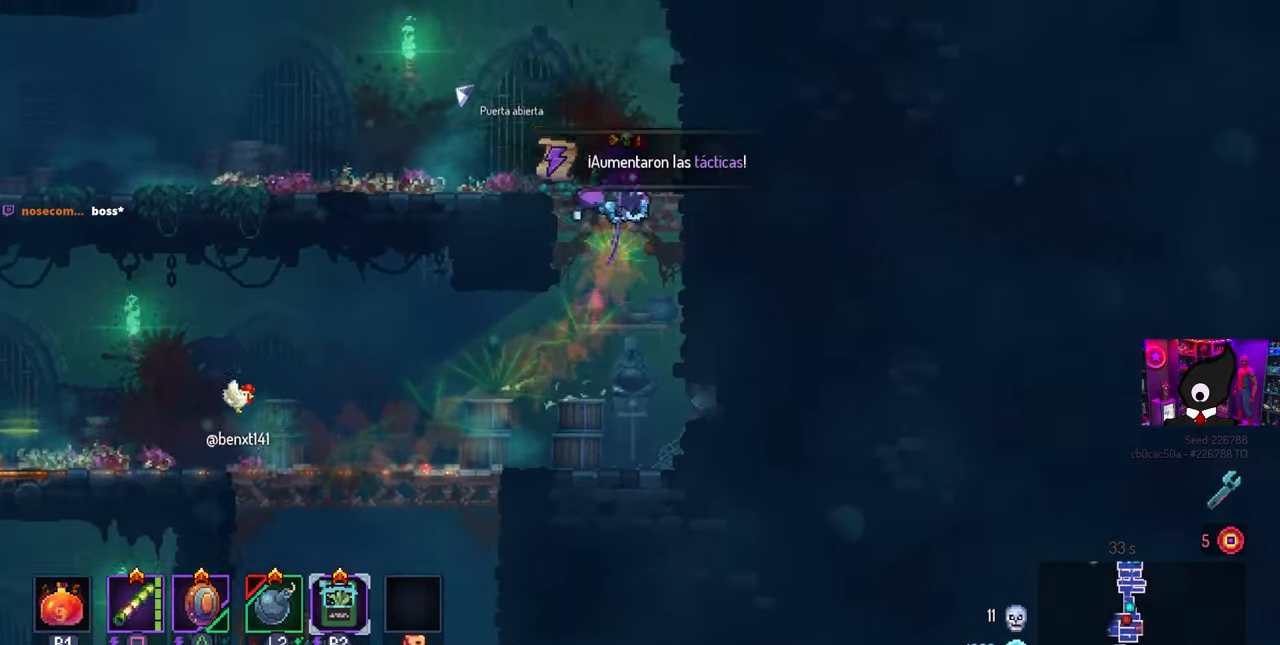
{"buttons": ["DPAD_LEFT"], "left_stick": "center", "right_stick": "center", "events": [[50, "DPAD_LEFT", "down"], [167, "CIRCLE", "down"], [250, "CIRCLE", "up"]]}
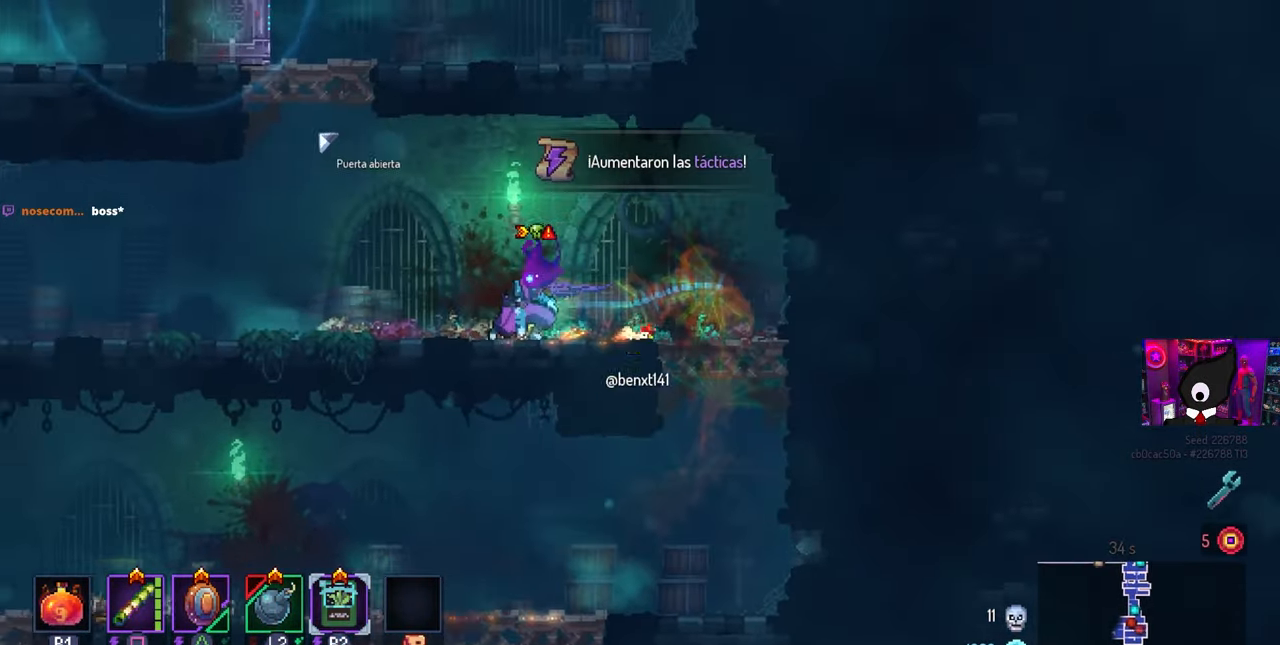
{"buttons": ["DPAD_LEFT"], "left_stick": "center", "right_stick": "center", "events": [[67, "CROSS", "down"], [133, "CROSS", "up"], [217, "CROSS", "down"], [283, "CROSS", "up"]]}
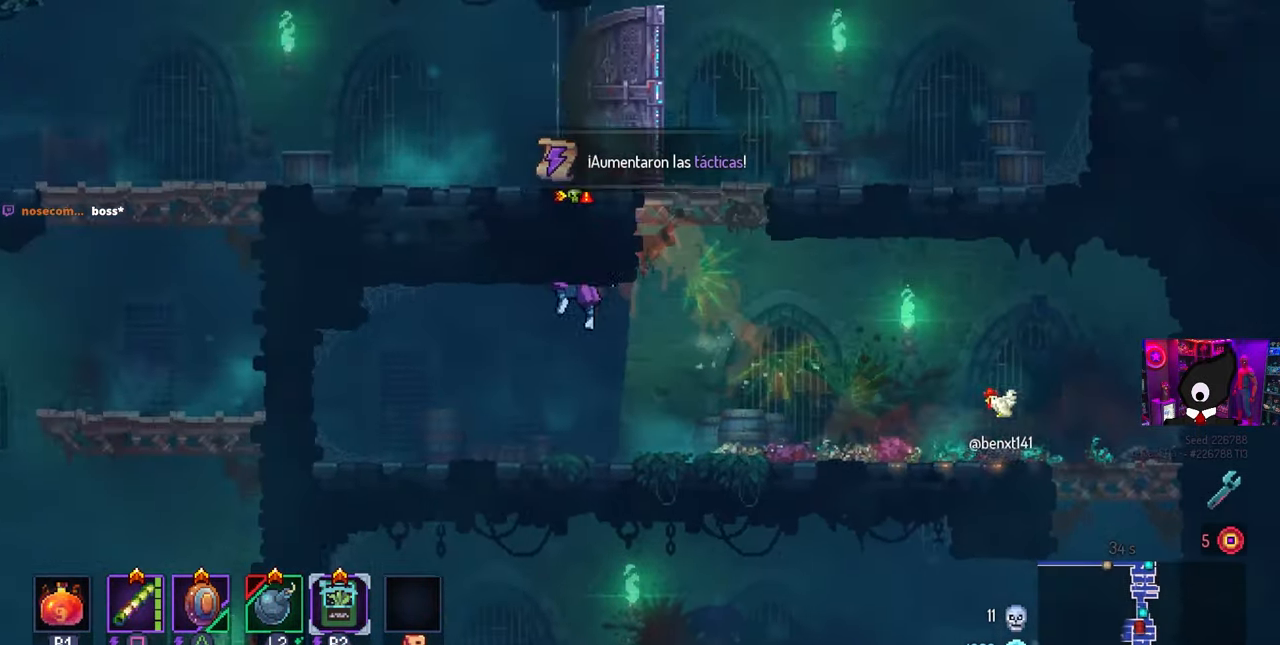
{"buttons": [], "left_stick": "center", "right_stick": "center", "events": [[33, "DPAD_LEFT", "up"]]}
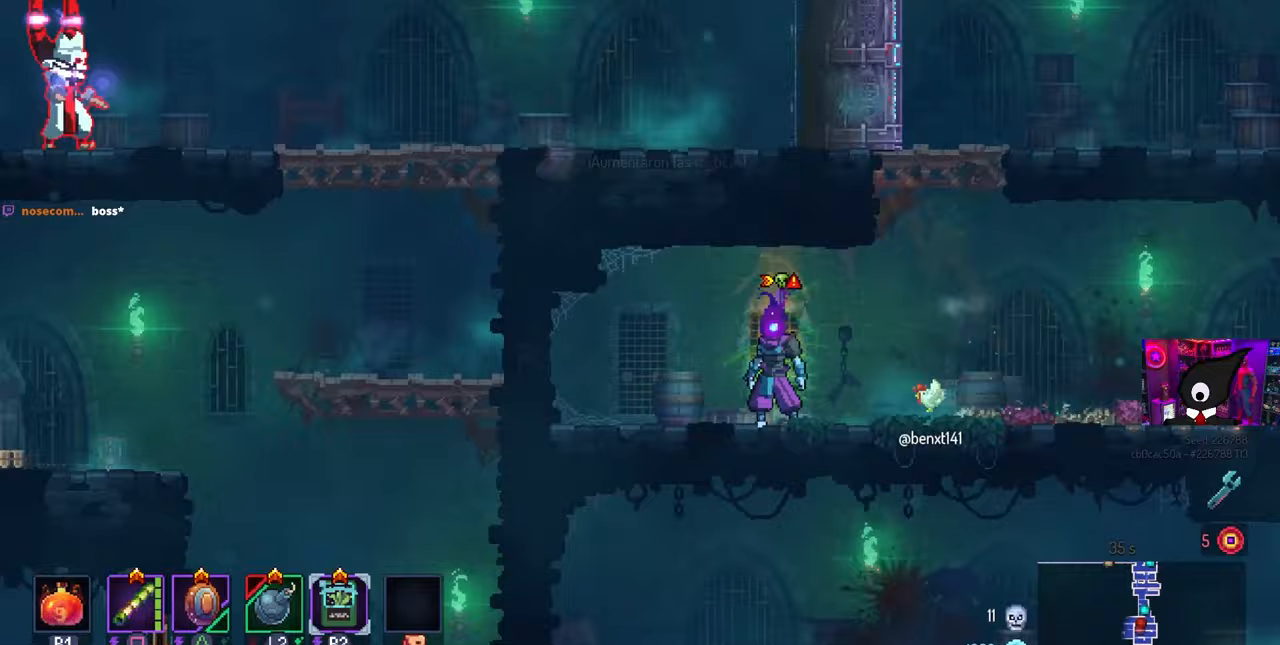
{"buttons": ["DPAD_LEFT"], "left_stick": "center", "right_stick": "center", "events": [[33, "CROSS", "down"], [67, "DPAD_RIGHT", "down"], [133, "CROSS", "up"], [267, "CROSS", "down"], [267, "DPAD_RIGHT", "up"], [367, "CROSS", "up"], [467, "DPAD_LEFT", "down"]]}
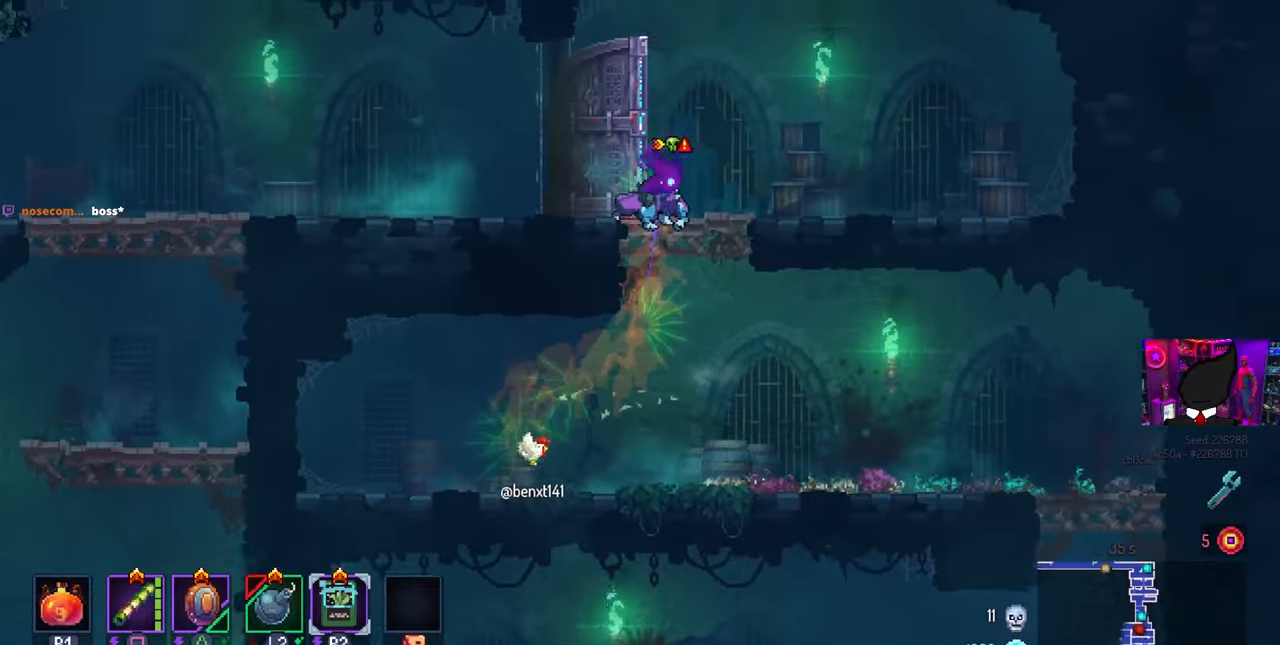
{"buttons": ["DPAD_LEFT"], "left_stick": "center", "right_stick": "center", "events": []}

• • • • • • •

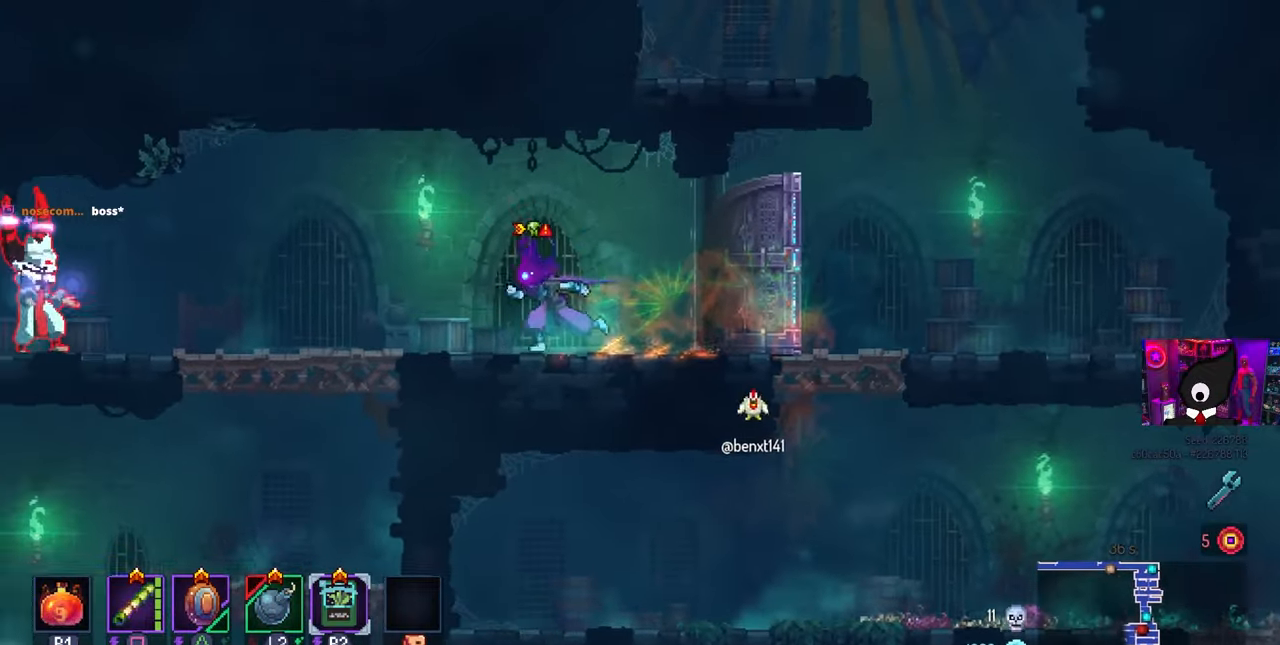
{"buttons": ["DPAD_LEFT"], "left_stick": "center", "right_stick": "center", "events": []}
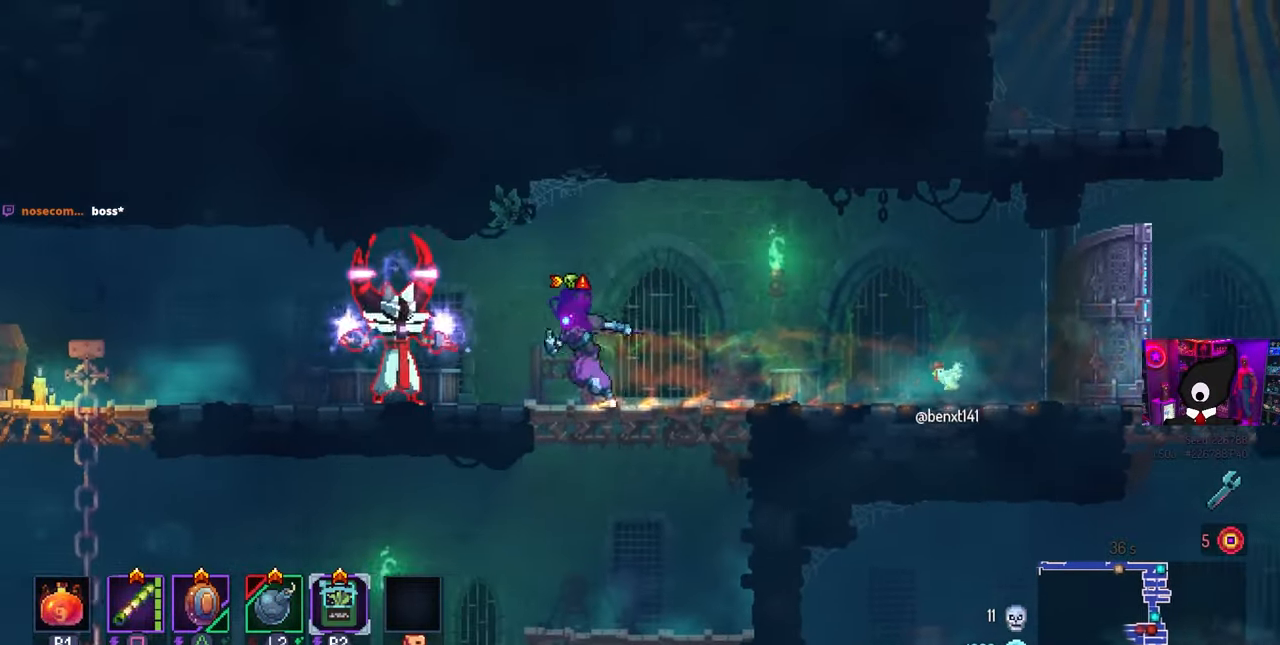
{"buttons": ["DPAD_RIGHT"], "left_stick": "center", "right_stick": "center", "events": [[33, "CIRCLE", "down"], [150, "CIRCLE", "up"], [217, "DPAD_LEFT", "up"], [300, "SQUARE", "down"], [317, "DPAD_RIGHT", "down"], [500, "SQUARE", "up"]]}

• • • • • • •

Brief:
Using the records above, report the count of lines holding "CIRCLE" and nothing else.

Answer for the task:
2